Kupang (ANTARA News) - Kepala Seksi Informasi Badan Meteorologi Klimatologi dan Geofisika (BMKG) Kupang, Saiful Hadi, mengungkapkan hasil pantauan dan foto satelit udara menunjukkan bahwa El Nino yang merupakan fenomena alam terkait dengan kenaikan suhu permukaan laut melebihi nilai rata-rata itu akan menguat mencapai puncak pada September dan Oktober 2015.

"Apabila perkiraan itu terjadi maka musim kemarau tahun 2015 akan lebih panjang dibandingkan tahun 2014 sebagai dampak dari kemunculan El Nino, dan menyebabkan awal musim hujan 2015/2016 akan mengalami kemunduran," katanya kepada Antara di Kupang, Kamis.

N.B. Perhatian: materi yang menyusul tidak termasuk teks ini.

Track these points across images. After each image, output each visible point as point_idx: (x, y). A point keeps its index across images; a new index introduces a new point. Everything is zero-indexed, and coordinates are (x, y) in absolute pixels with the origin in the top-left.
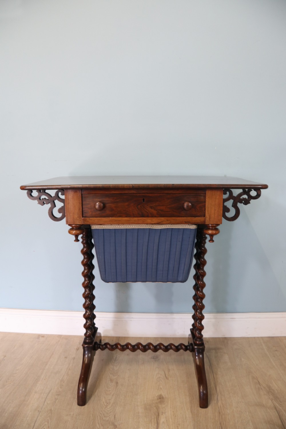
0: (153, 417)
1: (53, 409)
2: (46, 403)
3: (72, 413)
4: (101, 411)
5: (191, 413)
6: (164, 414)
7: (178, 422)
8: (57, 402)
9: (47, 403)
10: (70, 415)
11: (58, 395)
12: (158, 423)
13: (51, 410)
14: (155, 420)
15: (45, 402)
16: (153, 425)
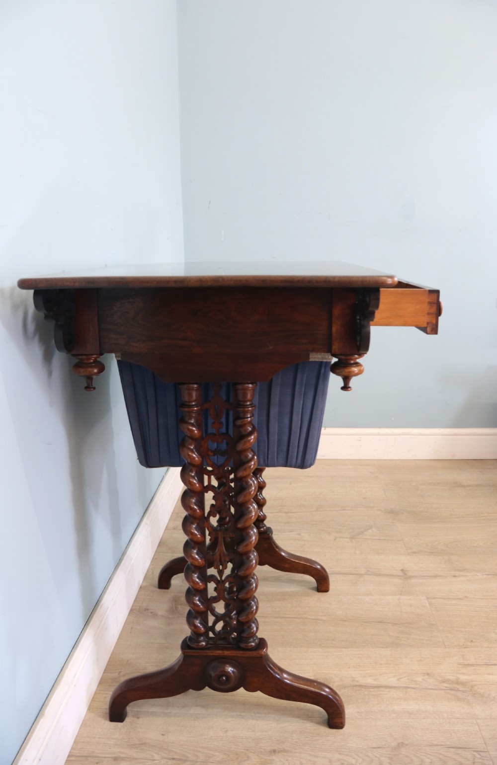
12: (379, 687)
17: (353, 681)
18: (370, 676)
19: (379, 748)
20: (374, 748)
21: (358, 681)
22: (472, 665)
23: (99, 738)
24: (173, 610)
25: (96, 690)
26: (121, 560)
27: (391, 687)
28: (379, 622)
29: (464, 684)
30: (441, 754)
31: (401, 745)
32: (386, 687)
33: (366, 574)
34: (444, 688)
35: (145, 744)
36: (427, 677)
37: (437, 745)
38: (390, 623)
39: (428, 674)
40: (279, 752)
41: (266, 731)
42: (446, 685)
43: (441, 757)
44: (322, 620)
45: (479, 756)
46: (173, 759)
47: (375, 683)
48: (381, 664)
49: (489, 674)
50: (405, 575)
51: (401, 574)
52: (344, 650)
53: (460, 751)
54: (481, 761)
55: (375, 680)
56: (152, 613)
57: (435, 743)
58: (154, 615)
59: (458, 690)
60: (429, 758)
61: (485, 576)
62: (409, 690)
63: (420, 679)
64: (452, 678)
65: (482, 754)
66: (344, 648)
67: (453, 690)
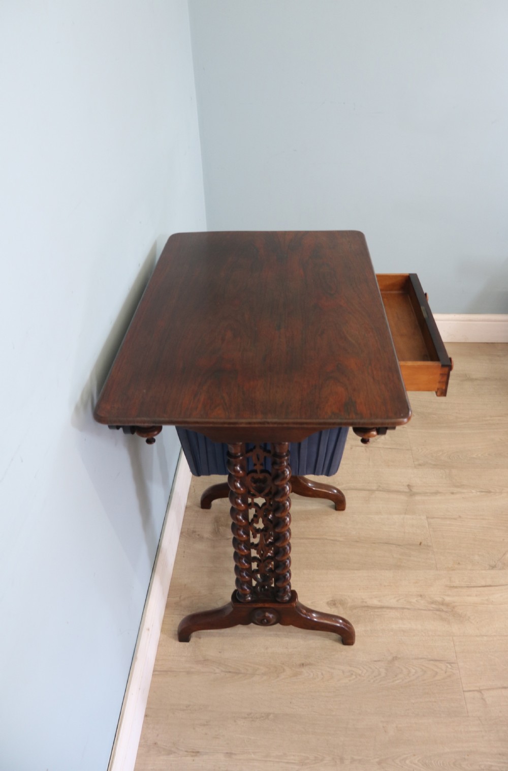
0: (372, 614)
4: (369, 681)
6: (365, 600)
7: (376, 585)
12: (382, 607)
14: (376, 610)
16: (385, 613)
17: (362, 602)
18: (376, 597)
19: (379, 661)
20: (375, 661)
21: (366, 602)
22: (456, 587)
23: (173, 656)
24: (216, 532)
25: (165, 614)
26: (170, 498)
27: (391, 608)
28: (386, 543)
29: (447, 605)
30: (423, 666)
31: (395, 658)
32: (388, 608)
33: (377, 490)
34: (432, 609)
35: (208, 660)
36: (420, 598)
37: (421, 658)
38: (394, 544)
39: (421, 596)
40: (306, 665)
41: (296, 648)
42: (434, 606)
43: (423, 668)
44: (339, 541)
45: (449, 666)
46: (230, 672)
47: (379, 604)
48: (385, 586)
49: (468, 596)
50: (411, 491)
51: (407, 490)
52: (356, 572)
53: (437, 664)
54: (450, 670)
55: (379, 601)
56: (199, 535)
58: (201, 538)
59: (443, 611)
60: (414, 669)
61: (478, 493)
62: (405, 610)
63: (414, 600)
64: (439, 599)
65: (452, 665)
66: (357, 570)
67: (438, 610)
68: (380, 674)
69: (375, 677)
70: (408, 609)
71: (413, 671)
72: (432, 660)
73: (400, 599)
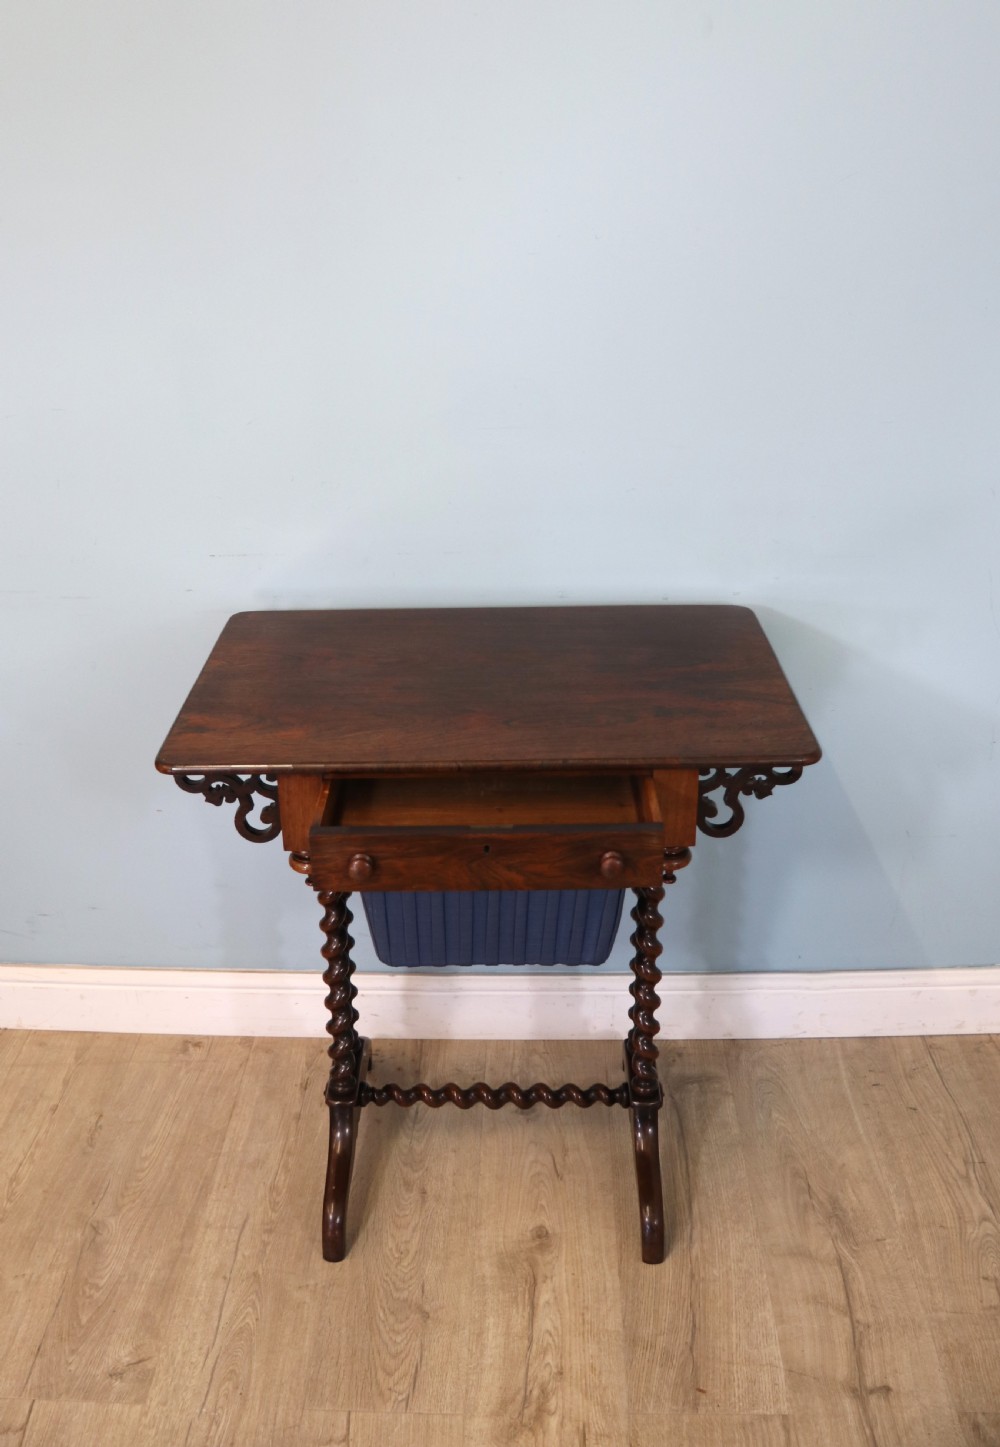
0: (520, 1289)
1: (260, 1272)
2: (239, 1257)
3: (312, 1282)
4: (387, 1275)
5: (620, 1276)
6: (549, 1281)
7: (584, 1301)
8: (268, 1252)
9: (244, 1256)
10: (307, 1286)
11: (270, 1231)
12: (533, 1306)
13: (255, 1274)
14: (527, 1296)
15: (236, 1252)
16: (521, 1309)
17: (546, 1277)
18: (556, 1298)
19: (423, 1292)
20: (423, 1287)
21: (544, 1282)
27: (532, 1320)
28: (695, 1326)
30: (407, 1356)
31: (426, 1316)
32: (533, 1315)
34: (529, 1389)
36: (555, 1370)
37: (422, 1356)
39: (561, 1373)
42: (536, 1393)
43: (403, 1355)
45: (400, 1398)
47: (541, 1302)
48: (583, 1314)
50: (868, 1392)
51: (872, 1384)
53: (409, 1379)
54: (393, 1398)
55: (548, 1303)
57: (426, 1353)
60: (402, 1341)
62: (526, 1342)
63: (549, 1359)
64: (552, 1404)
65: (404, 1404)
66: (620, 1272)
67: (526, 1399)
68: (397, 1290)
69: (394, 1283)
70: (529, 1348)
71: (399, 1339)
72: (416, 1371)
73: (551, 1335)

Ia menjelaskan, kondisi itu dikarenakan pada tahun ini terjadi El Nino yang telah mencapai level moderat dan diprediksi akan terus menguat secara global mulai dari Samudra Pasifik sekitar Ekuator, yaitu daerah sekitar Chili, Peru, dan Amerika Latin.

Peristiwa ini katanya akan membawa dampak kekeringan panjang di beberapa daerah di Indonesia terutama Indonesia bagian Timur dan daerah-daerah yang terletak di Lintang Selatan, seperti Sumatera Selatan, Lampung, Jawa, Bali, NTB, NTT, Sulsel, dan Papua bagian selatan.

Di NTT katanya ada 17 dari 22 kabupaten yang teridentifikasi rawan gelombang panas El Nino itu.

Kabupaten-kabupaten itu antara lain, Kabupaten Ende, Lembata, Alor, Sumba Timur, Sumba Tengah, Kupang, Nagekeo, Flores Timur, Sabu Raijua, Sumba Barat, Sumba Barat Daya, Sikka, Timor Tengah Utara (TTU), Timor Tengah Selatan (TTS), Belu, Malaka, dan Sikka.

Dan menurut dia, hanya lima kabupaten yang masih aman dari bencana kekeringan ini yakni Kabupaten Ngada, Manggarai Barat, Manggarai, Manggarai Timur dan Kota Kupang.

"Memang secara umum hampir semua kabupaten di NTT mengalami kekeringan, namun yang paling parah adalah 17 kabupaten itu," katanya.

Bersamaan dengan kemunculan El Nino ini, katanya biasanya diikuti dengan mendingin suhu muka laut di beberapa wilayah Indonesia, seperti Sumatera bagian barat, Jawa bagian selatan, Sulawesi, dan Maluku bagian utara.

Selain berdampak pada proses pembentukan awan yang cukup sulit karena proses penguapan rendah, juga sering dirasakan embusan angin pun terasa lebih dingin.

Namun di balik itu semua, klorofil di wilayah tersebut akan kondusif dan menjadikan potensi panen ikan juga lebih tinggi di wilayah-wilayah tersebut.

Tidak semua negatif, sebaliknya El Nino membawa dampak positif bagi sektor kelautan karena suhu muka laut di wilayah Indonesia dingin, sehingga dapat menambah populasi ikan yang nantinya dapat meningkatkan tangkapan ikan.

"Kondisi kering yang lebih panjang, meningkatkan potensi hasil garam yang lebih banyak pula," katanya lagi.

Sebelumnya Kepala Badan Meteorologi, Klimatologi, dan Geofisika, Andi Eka Sakya dalam keterangan tertulisnya juga menjelaskan bahwa El Nino berbeda dengan gelombang panas.

El Nino berdampak kekeringan yang memperpanjang waktu musim kemarau. Prakiraan lama waktu dampak bagi Indonesia berkisar 4--5 bulan. Hal ini dikarenakan dampak tersebut dinetralisir oleh musim hujan.

Sedangkan, gelombang panas terkait dengan fenomena cuaca yang diindikasikan oleh kenaikan suhu lokal secara signifikan dalam waktu singkat (3--7 hari).

Gelombang panas tidak melewati dan masuk ke wilayah indonesia yang beriklim tropis, gelombang panas biasanya terjadi di wilayah yang beriklim subtropis di atas lintang 10 derajat baik di utara dan selatan.